Print the lines below verbatim, with no changes to any character.

###

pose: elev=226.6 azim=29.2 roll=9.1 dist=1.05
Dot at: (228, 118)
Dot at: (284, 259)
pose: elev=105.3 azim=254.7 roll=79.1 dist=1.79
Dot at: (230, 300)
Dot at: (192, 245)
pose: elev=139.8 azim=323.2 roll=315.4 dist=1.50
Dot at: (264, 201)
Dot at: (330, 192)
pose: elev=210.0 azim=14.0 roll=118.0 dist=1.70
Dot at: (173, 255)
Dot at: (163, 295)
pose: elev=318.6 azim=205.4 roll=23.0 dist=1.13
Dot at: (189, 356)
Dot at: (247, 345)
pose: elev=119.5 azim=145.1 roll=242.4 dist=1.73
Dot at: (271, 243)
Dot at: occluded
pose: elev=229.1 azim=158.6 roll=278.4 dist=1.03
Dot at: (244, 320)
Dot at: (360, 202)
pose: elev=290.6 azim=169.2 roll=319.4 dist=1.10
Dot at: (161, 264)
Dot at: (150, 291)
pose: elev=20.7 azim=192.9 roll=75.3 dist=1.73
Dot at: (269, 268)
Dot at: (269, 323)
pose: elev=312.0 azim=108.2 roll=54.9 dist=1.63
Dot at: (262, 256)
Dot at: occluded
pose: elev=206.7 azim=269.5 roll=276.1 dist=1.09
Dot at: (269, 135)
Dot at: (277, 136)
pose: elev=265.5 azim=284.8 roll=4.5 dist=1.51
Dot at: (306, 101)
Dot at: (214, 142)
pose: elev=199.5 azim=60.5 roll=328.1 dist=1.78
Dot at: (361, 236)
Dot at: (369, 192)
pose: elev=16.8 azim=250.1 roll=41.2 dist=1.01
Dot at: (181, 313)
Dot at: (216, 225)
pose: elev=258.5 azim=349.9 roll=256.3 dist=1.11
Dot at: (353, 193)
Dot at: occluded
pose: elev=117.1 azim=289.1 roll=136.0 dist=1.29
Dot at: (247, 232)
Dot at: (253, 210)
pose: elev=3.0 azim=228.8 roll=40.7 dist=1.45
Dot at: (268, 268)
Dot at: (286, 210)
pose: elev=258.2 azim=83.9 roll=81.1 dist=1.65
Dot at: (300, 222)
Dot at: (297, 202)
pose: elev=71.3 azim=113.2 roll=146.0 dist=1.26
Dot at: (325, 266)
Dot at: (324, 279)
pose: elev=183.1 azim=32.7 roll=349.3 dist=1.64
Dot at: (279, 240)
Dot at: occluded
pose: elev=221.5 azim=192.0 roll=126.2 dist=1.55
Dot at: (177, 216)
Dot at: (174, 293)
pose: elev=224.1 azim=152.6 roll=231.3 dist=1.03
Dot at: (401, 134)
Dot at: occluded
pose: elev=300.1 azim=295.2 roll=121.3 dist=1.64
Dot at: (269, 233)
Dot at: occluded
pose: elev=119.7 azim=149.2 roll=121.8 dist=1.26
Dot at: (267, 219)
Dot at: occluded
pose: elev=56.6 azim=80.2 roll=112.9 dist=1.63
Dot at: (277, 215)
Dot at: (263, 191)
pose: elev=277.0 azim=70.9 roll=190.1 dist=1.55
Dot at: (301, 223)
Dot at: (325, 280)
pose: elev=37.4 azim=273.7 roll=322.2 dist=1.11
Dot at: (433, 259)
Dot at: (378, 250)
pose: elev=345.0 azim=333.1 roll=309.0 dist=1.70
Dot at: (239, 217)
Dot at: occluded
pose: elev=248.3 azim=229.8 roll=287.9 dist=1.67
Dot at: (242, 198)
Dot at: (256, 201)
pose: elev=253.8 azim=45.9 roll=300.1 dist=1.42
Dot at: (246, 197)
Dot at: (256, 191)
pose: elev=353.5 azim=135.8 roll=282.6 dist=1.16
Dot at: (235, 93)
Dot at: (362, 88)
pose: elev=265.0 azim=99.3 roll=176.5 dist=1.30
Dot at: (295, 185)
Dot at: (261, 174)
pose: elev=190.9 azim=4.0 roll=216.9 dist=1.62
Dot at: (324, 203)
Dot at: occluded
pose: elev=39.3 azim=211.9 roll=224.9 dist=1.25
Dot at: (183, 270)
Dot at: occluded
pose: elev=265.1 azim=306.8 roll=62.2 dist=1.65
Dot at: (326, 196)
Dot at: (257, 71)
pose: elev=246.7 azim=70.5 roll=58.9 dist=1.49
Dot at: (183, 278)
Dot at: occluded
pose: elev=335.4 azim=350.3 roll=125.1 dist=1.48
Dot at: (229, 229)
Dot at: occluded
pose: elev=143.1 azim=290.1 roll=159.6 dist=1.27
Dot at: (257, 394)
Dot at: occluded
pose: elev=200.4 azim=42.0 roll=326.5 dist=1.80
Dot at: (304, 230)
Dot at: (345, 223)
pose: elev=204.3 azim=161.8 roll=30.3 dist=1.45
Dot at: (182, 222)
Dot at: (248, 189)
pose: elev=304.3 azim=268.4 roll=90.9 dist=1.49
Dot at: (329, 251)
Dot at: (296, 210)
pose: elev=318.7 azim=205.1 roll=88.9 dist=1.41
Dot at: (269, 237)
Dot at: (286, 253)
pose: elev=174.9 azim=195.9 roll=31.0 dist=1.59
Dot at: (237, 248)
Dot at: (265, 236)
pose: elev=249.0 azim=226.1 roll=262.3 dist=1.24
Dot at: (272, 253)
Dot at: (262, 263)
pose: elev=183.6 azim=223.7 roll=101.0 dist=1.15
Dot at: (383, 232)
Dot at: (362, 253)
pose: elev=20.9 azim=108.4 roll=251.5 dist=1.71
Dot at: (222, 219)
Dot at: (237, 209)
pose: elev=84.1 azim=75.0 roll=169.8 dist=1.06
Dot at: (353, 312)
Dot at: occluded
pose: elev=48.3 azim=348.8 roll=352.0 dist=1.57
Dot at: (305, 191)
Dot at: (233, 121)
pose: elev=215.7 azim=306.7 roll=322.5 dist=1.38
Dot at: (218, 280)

###

> COMPLETE RESPONSE
pose: elev=226.6 azim=29.2 roll=9.1 dist=1.05
Dot at: (228, 118)
Dot at: (284, 259)
pose: elev=105.3 azim=254.7 roll=79.1 dist=1.79
Dot at: (230, 300)
Dot at: (192, 245)
pose: elev=139.8 azim=323.2 roll=315.4 dist=1.50
Dot at: (264, 201)
Dot at: (330, 192)
pose: elev=210.0 azim=14.0 roll=118.0 dist=1.70
Dot at: (173, 255)
Dot at: (163, 295)
pose: elev=318.6 azim=205.4 roll=23.0 dist=1.13
Dot at: (189, 356)
Dot at: (247, 345)
pose: elev=119.5 azim=145.1 roll=242.4 dist=1.73
Dot at: (271, 243)
Dot at: occluded
pose: elev=229.1 azim=158.6 roll=278.4 dist=1.03
Dot at: (244, 320)
Dot at: (360, 202)
pose: elev=290.6 azim=169.2 roll=319.4 dist=1.10
Dot at: (161, 264)
Dot at: (150, 291)
pose: elev=20.7 azim=192.9 roll=75.3 dist=1.73
Dot at: (269, 268)
Dot at: (269, 323)
pose: elev=312.0 azim=108.2 roll=54.9 dist=1.63
Dot at: (262, 256)
Dot at: occluded
pose: elev=206.7 azim=269.5 roll=276.1 dist=1.09
Dot at: (269, 135)
Dot at: (277, 136)
pose: elev=265.5 azim=284.8 roll=4.5 dist=1.51
Dot at: (306, 101)
Dot at: (214, 142)
pose: elev=199.5 azim=60.5 roll=328.1 dist=1.78
Dot at: (361, 236)
Dot at: (369, 192)
pose: elev=16.8 azim=250.1 roll=41.2 dist=1.01
Dot at: (181, 313)
Dot at: (216, 225)
pose: elev=258.5 azim=349.9 roll=256.3 dist=1.11
Dot at: (353, 193)
Dot at: occluded
pose: elev=117.1 azim=289.1 roll=136.0 dist=1.29
Dot at: (247, 232)
Dot at: (253, 210)
pose: elev=3.0 azim=228.8 roll=40.7 dist=1.45
Dot at: (268, 268)
Dot at: (286, 210)
pose: elev=258.2 azim=83.9 roll=81.1 dist=1.65
Dot at: (300, 222)
Dot at: (297, 202)
pose: elev=71.3 azim=113.2 roll=146.0 dist=1.26
Dot at: (325, 266)
Dot at: (324, 279)
pose: elev=183.1 azim=32.7 roll=349.3 dist=1.64
Dot at: (279, 240)
Dot at: occluded
pose: elev=221.5 azim=192.0 roll=126.2 dist=1.55
Dot at: (177, 216)
Dot at: (174, 293)
pose: elev=224.1 azim=152.6 roll=231.3 dist=1.03
Dot at: (401, 134)
Dot at: occluded
pose: elev=300.1 azim=295.2 roll=121.3 dist=1.64
Dot at: (269, 233)
Dot at: occluded
pose: elev=119.7 azim=149.2 roll=121.8 dist=1.26
Dot at: (267, 219)
Dot at: occluded
pose: elev=56.6 azim=80.2 roll=112.9 dist=1.63
Dot at: (277, 215)
Dot at: (263, 191)
pose: elev=277.0 azim=70.9 roll=190.1 dist=1.55
Dot at: (301, 223)
Dot at: (325, 280)
pose: elev=37.4 azim=273.7 roll=322.2 dist=1.11
Dot at: (433, 259)
Dot at: (378, 250)
pose: elev=345.0 azim=333.1 roll=309.0 dist=1.70
Dot at: (239, 217)
Dot at: occluded
pose: elev=248.3 azim=229.8 roll=287.9 dist=1.67
Dot at: (242, 198)
Dot at: (256, 201)
pose: elev=253.8 azim=45.9 roll=300.1 dist=1.42
Dot at: (246, 197)
Dot at: (256, 191)
pose: elev=353.5 azim=135.8 roll=282.6 dist=1.16
Dot at: (235, 93)
Dot at: (362, 88)
pose: elev=265.0 azim=99.3 roll=176.5 dist=1.30
Dot at: (295, 185)
Dot at: (261, 174)
pose: elev=190.9 azim=4.0 roll=216.9 dist=1.62
Dot at: (324, 203)
Dot at: occluded
pose: elev=39.3 azim=211.9 roll=224.9 dist=1.25
Dot at: (183, 270)
Dot at: occluded
pose: elev=265.1 azim=306.8 roll=62.2 dist=1.65
Dot at: (326, 196)
Dot at: (257, 71)
pose: elev=246.7 azim=70.5 roll=58.9 dist=1.49
Dot at: (183, 278)
Dot at: occluded
pose: elev=335.4 azim=350.3 roll=125.1 dist=1.48
Dot at: (229, 229)
Dot at: occluded
pose: elev=143.1 azim=290.1 roll=159.6 dist=1.27
Dot at: (257, 394)
Dot at: occluded
pose: elev=200.4 azim=42.0 roll=326.5 dist=1.80
Dot at: (304, 230)
Dot at: (345, 223)
pose: elev=204.3 azim=161.8 roll=30.3 dist=1.45
Dot at: (182, 222)
Dot at: (248, 189)
pose: elev=304.3 azim=268.4 roll=90.9 dist=1.49
Dot at: (329, 251)
Dot at: (296, 210)
pose: elev=318.7 azim=205.1 roll=88.9 dist=1.41
Dot at: (269, 237)
Dot at: (286, 253)
pose: elev=174.9 azim=195.9 roll=31.0 dist=1.59
Dot at: (237, 248)
Dot at: (265, 236)
pose: elev=249.0 azim=226.1 roll=262.3 dist=1.24
Dot at: (272, 253)
Dot at: (262, 263)
pose: elev=183.6 azim=223.7 roll=101.0 dist=1.15
Dot at: (383, 232)
Dot at: (362, 253)
pose: elev=20.9 azim=108.4 roll=251.5 dist=1.71
Dot at: (222, 219)
Dot at: (237, 209)
pose: elev=84.1 azim=75.0 roll=169.8 dist=1.06
Dot at: (353, 312)
Dot at: occluded
pose: elev=48.3 azim=348.8 roll=352.0 dist=1.57
Dot at: (305, 191)
Dot at: (233, 121)
pose: elev=215.7 azim=306.7 roll=322.5 dist=1.38
Dot at: (218, 280)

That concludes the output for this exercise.